The governorship hopeful said that he was confident that the court would decide the case in his favour.

Udensi, who is a founding member of the party, however, said that he would not leave APGA, notwithstanding the outcome of his suit.

He said that he began to have issues in the party shortly after some governorship aspirants joined.

He said: "The week they came in they started with the rumour that I'm no longer in APGA, that I have joined the Young Peoples Party.

"From day one, they didn't mean well for the party, they had their various agendas.

"If they wanted to do primaries in the party, we have our processes, which they should follow.

"Instead, they brought thugs, ne'er-do-well and social misfits everywhere, who were brandishing dangerous weapons."

"Our own group had our regular primaries, using the ward chairmen and 17 returning officers from the local governments.

"Now we had two parallel primaries but the question is which one is the legitimate one?

"We left them because the delegates list they were using was unknown to us.

"I have no doubts that there is a conspiracy in our party, borne out of greed and selfishness.

Udensi alleged that the party leadership also gave him an outrageous condition, which included monthly remittance of N2.2 billion to the party.

The other condition, he said, was that the party would chose his deputy and Commissioner for Justice and Attorney General.

He said that he found the three conditions outrageous, unrealistic and unacceptable to him.

"This is why I have been calling for electoral reform that should start with the political parties to ensure that those who run the parties are decent people with decent means of livelihood.

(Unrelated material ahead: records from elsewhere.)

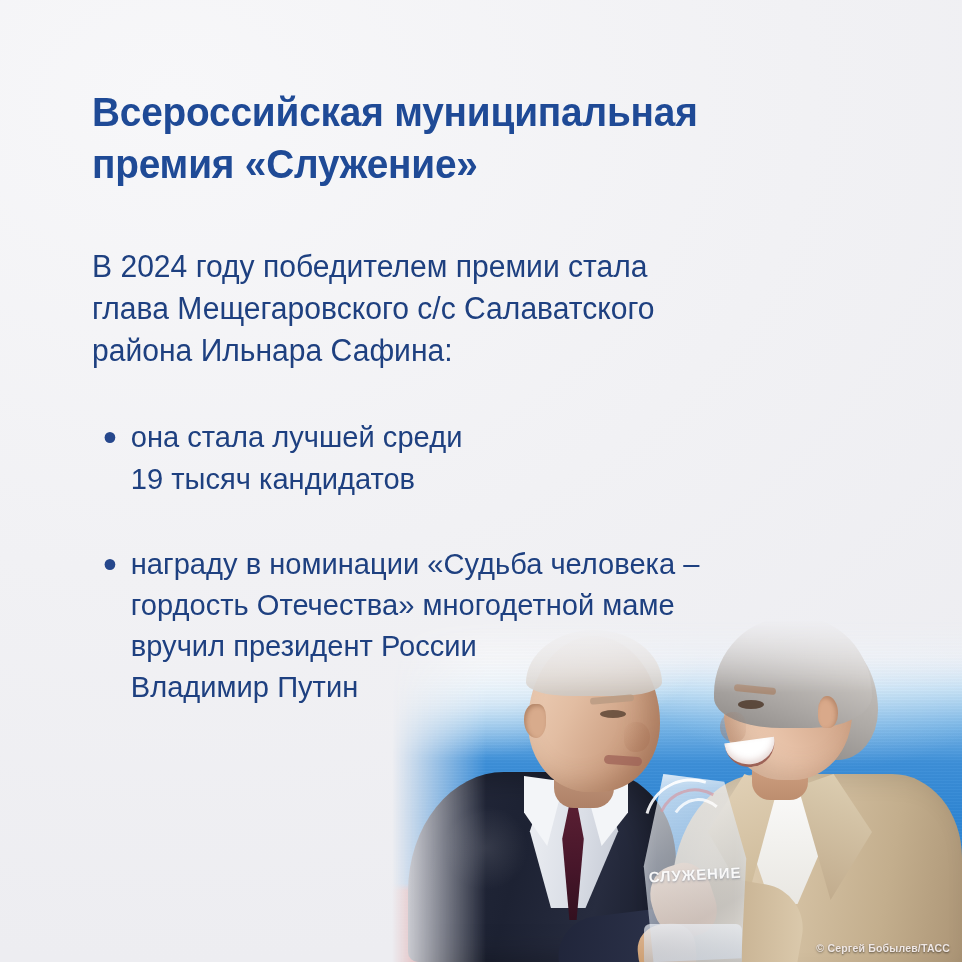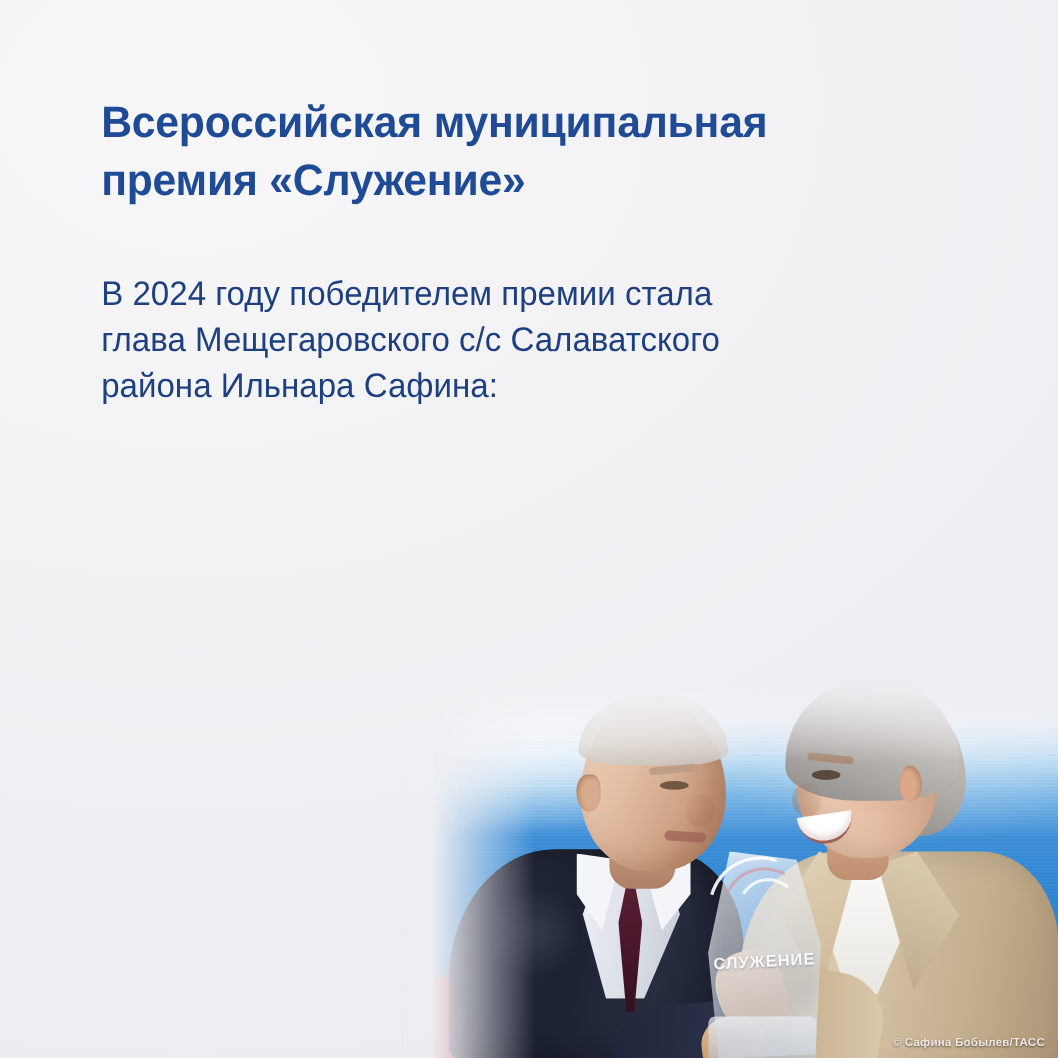--- a/index.html
+++ b/index.html
@@ -421,6 +421,20 @@
 глава Мещегаровского с/с Салаватского
 района Ильнара Сафина:</p>
 
+    <ul id="bullets">
+      <li>
+        <span class="dot"></span>
+        <span class="nowrap">она стала лучшей среди
+19 тысяч кандидатов</span>
+      </li>
+      <li>
+        <span class="dot"></span>
+        <span class="nowrap">награду в номинации «Судьба человека –
+гордость Отечества» многодетной маме
+вручил президент России
+Владимир Путин</span>
+      </li>
+    </ul>
 
   </div>
 </div>

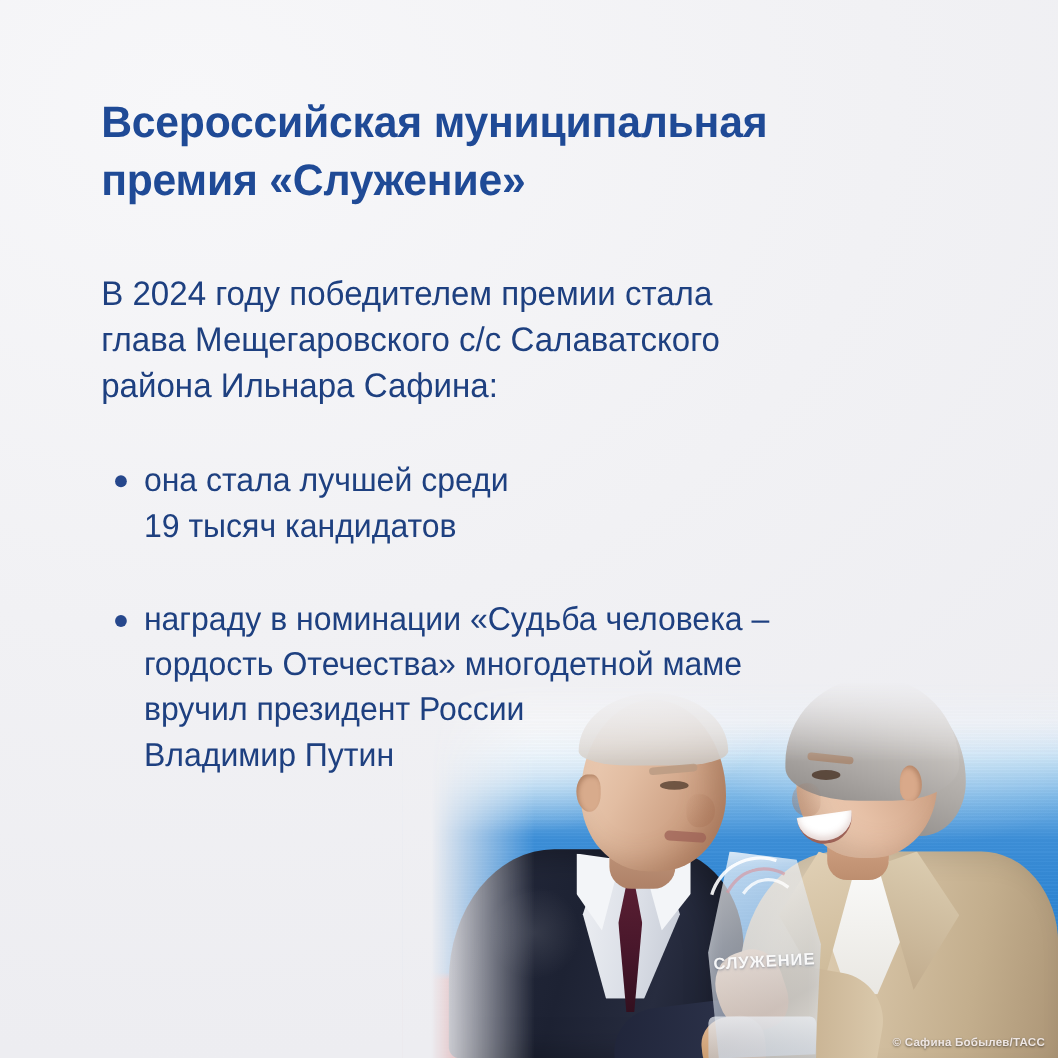--- a/index.html
+++ b/index.html
@@ -409,7 +409,7 @@
       <div class="base"></div>
     </div>
 
-    <div id="photo-credit">©  Сафина Бобылев/ТАСС</div>
+    <div id="photo-credit">©  Сергей Бобылев/ТАСС</div>
   </div>
 
   <div id="content">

"They must be people without past criminal records."

"The people that will influence the emergence of candidates must be decent themselves," he said.

Udensi also spoke on his intervention in the payment of pensions to Abia retirees.

He said that the gesture had nothing to do with his political ambition but borne out of his concern for the pensioners, who were owed pensions for more than three years.

He said that his attention was drawn to their plight by a caller, when he (Udnesi) appeared on a phone-in radio programme.

Udensi said that he had concluded the first phase and that the second phase would commence soon.

He further said that the initiative had come to stay and would be expanded to include the non-pensioned elderly persons.

He described himself as the "most prepared governorship aspirant across all the political party".

He expressed concern that the state and its people had been impoverished by the PDP-led administrations since the return of democratic governance.

He further expressed regrets that Abia had remained the most underdeveloped state in the South-East, in spite of its abundant human and material resources.

He promised to reverse the trend, if elected, saying that he had the administrative capacity to address basic infrastructural needs of the state.

He also promised that his administration would focus on education, social welfare, through a charity commission, healthcare and security.

"We shall create the enabling environment for the private sector to drive the economy," Udensi said.

In a reaction, the state APGA Chairman, Rev. Augustine Ehiemere, dismissed Udensi's allegations as "unreasonable and cannot be substantiated".

Ehiemere said: "He cannot claim to be the party's governorship candidate because he lost.

"The APGA Governorship Candidate is Prof. Greg Ibe. He emerged from a duly organised delegates primary election.

"The process was transparent, credible, free and fair and conducted by a three-member Primary Election Panel from Abuja."